__Brief__. Extract each line of the data that contains the string "tjenesten". Case must match.

◇ ◇ ◇ ◇ ◇

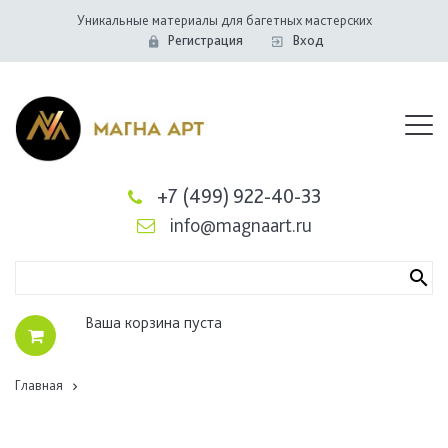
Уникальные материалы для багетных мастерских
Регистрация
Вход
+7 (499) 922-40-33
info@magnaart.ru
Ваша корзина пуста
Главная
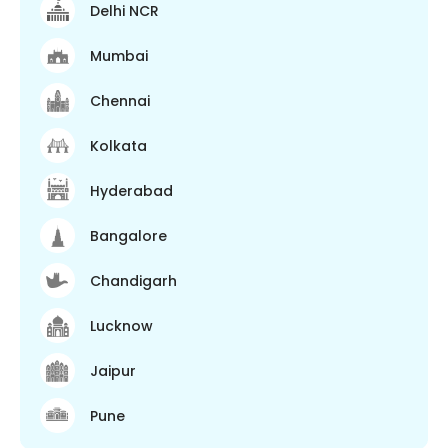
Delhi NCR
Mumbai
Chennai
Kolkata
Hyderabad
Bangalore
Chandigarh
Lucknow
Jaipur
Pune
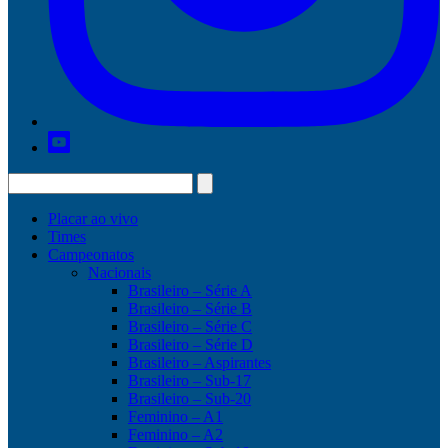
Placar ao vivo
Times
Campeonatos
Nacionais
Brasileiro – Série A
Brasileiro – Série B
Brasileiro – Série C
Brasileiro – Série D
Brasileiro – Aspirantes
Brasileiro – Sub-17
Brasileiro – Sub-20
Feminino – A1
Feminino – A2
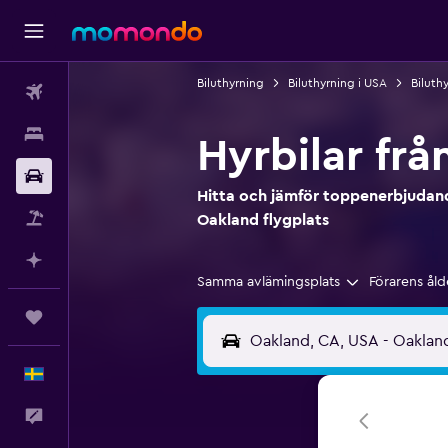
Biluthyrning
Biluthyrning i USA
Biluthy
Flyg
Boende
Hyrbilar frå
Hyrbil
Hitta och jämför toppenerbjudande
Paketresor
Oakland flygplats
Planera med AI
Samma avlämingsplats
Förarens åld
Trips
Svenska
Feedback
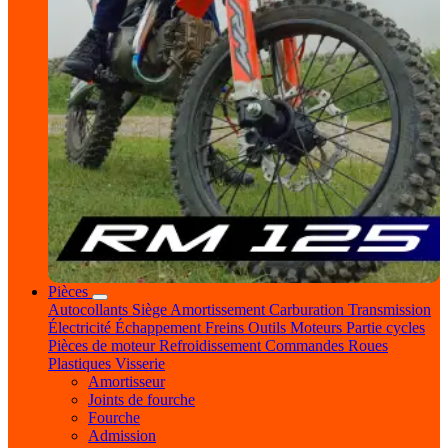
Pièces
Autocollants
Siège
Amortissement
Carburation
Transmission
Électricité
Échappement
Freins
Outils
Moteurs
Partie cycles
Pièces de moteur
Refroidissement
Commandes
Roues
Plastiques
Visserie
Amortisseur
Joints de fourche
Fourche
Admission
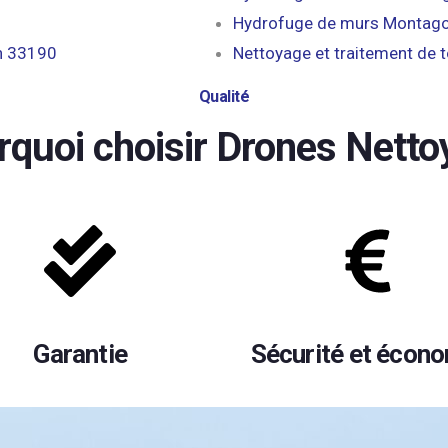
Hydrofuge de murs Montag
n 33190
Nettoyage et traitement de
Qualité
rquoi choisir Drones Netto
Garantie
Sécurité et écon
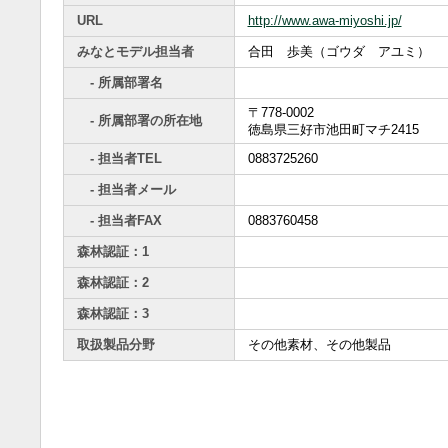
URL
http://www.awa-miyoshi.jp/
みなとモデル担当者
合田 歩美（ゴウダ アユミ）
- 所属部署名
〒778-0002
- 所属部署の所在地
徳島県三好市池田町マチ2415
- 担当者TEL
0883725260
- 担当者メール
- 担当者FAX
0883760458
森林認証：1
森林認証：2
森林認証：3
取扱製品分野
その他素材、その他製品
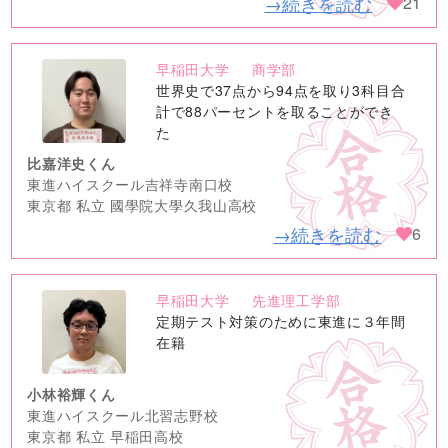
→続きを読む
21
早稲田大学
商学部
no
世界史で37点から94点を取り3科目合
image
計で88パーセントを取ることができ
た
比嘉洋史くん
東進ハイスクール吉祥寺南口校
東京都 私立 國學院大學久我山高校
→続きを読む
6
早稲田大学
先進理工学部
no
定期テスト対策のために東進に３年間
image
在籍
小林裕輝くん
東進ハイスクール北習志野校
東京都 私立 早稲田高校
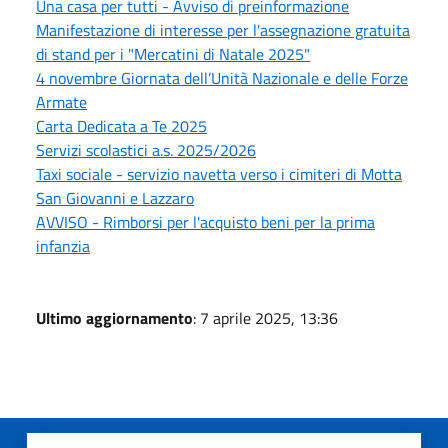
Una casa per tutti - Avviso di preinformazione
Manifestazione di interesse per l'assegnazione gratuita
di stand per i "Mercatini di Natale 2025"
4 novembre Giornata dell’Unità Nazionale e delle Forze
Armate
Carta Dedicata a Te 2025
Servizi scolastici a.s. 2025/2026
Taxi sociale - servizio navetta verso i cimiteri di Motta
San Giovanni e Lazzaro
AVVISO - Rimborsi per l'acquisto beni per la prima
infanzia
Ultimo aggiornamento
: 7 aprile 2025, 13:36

◇ ◇ ◇ ◇ ◇

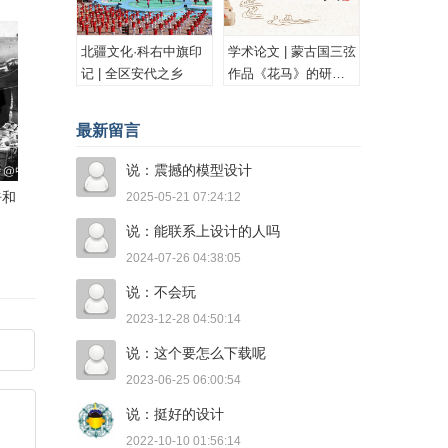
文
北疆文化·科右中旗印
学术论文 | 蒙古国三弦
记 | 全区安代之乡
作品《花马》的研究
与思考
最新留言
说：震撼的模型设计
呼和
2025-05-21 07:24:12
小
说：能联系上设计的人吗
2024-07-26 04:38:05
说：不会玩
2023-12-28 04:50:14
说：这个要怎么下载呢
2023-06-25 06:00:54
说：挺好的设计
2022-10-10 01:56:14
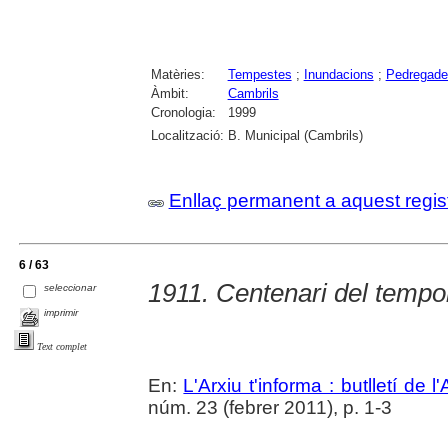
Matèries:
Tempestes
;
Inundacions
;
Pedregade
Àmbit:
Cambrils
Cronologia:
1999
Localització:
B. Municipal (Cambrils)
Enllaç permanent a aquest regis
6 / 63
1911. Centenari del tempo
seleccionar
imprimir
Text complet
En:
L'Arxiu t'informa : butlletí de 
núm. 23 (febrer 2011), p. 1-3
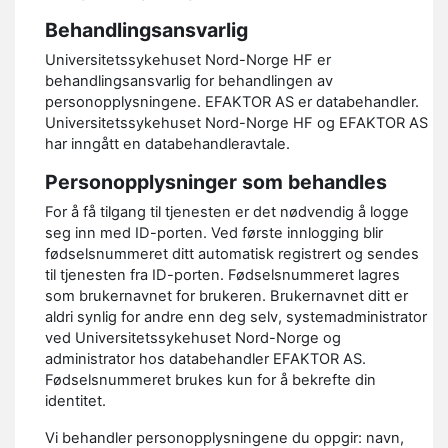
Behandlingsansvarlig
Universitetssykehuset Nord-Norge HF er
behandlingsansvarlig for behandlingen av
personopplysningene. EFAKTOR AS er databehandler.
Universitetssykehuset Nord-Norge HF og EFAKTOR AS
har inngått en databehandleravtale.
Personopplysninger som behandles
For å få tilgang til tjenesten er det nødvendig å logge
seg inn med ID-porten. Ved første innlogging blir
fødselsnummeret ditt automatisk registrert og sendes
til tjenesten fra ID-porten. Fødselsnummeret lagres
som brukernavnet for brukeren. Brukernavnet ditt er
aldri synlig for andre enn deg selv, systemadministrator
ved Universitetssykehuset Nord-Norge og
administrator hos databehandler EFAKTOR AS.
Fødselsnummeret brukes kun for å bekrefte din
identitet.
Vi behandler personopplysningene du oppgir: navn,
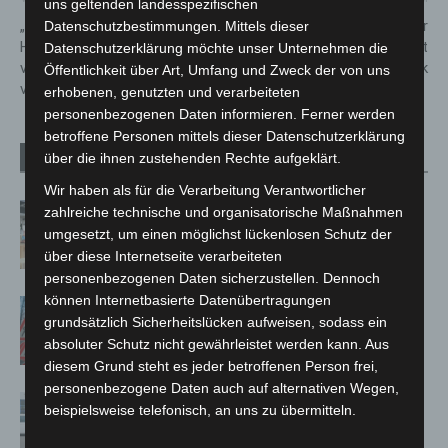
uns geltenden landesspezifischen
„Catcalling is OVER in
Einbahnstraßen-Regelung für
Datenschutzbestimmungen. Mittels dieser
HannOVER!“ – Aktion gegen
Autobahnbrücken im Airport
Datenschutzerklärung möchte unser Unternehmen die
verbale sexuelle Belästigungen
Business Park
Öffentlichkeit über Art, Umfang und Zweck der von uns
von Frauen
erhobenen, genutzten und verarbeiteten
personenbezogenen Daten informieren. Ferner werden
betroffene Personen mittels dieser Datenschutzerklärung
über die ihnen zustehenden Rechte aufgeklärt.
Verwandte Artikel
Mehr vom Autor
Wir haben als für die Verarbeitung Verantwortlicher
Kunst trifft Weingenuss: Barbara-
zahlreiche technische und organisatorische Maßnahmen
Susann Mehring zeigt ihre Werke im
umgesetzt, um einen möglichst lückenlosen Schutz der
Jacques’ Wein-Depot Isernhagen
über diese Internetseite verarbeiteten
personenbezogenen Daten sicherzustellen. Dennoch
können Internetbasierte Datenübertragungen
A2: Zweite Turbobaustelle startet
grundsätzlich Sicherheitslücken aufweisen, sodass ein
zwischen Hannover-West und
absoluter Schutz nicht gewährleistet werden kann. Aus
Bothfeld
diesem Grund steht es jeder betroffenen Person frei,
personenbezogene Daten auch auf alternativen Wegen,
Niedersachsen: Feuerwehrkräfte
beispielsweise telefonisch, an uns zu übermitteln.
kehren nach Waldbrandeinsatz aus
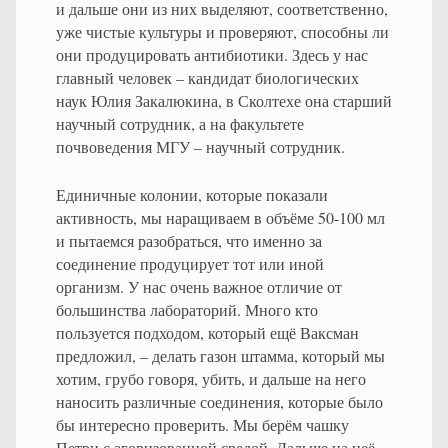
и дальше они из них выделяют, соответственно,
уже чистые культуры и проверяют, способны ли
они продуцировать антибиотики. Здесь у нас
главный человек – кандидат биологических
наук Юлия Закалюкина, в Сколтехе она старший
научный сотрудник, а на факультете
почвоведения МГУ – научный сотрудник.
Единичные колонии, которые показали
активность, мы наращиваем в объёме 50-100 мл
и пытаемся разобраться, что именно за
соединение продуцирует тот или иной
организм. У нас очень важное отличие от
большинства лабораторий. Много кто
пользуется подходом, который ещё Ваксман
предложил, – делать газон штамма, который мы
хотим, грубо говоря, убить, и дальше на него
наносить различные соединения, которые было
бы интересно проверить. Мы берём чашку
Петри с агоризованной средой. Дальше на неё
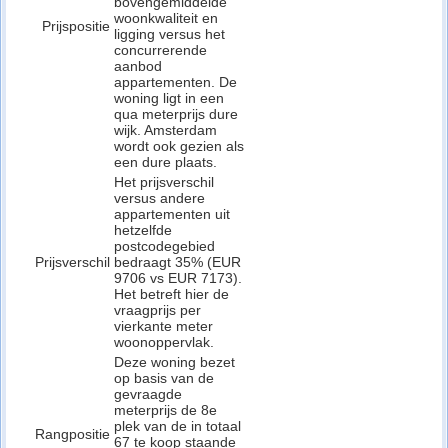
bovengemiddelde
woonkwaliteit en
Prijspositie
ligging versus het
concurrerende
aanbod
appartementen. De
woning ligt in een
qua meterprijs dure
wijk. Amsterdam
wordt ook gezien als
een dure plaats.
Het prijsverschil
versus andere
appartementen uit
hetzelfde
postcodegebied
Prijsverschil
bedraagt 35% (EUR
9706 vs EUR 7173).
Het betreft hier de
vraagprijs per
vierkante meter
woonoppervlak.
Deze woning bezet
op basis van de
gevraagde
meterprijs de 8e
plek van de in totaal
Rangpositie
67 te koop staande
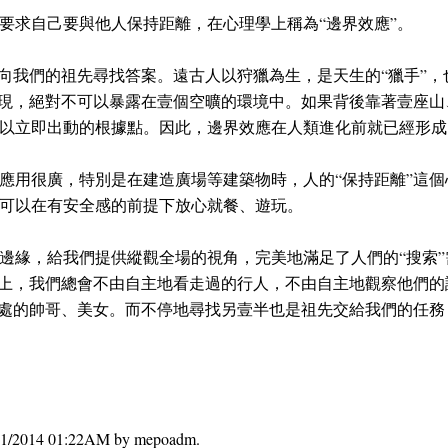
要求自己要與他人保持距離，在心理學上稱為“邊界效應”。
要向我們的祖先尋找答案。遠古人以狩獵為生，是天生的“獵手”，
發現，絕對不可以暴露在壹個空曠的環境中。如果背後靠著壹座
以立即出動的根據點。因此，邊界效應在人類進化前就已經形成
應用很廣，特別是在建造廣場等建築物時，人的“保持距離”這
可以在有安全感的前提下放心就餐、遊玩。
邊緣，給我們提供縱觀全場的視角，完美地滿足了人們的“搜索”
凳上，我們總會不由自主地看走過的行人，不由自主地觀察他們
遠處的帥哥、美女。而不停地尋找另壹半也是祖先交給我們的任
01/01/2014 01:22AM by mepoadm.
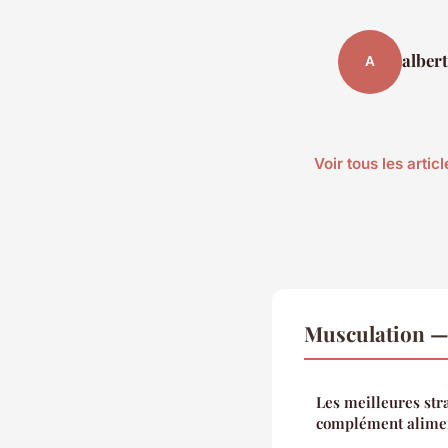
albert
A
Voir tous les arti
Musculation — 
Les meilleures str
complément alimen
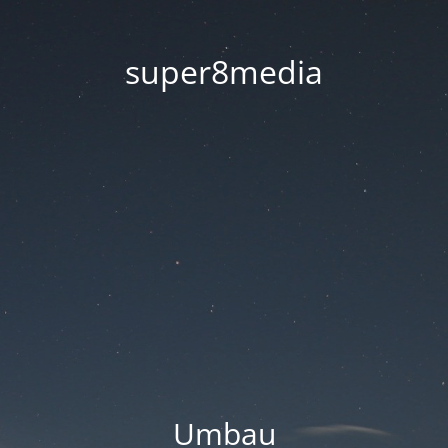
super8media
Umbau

◇ ◇ ◇ ◇ ◇

__Solution to the problem__.
For å få tilgang til tjenesten er det nødvendig å logge
til tjenesten fra ID-porten. Fødselsnummeret lagres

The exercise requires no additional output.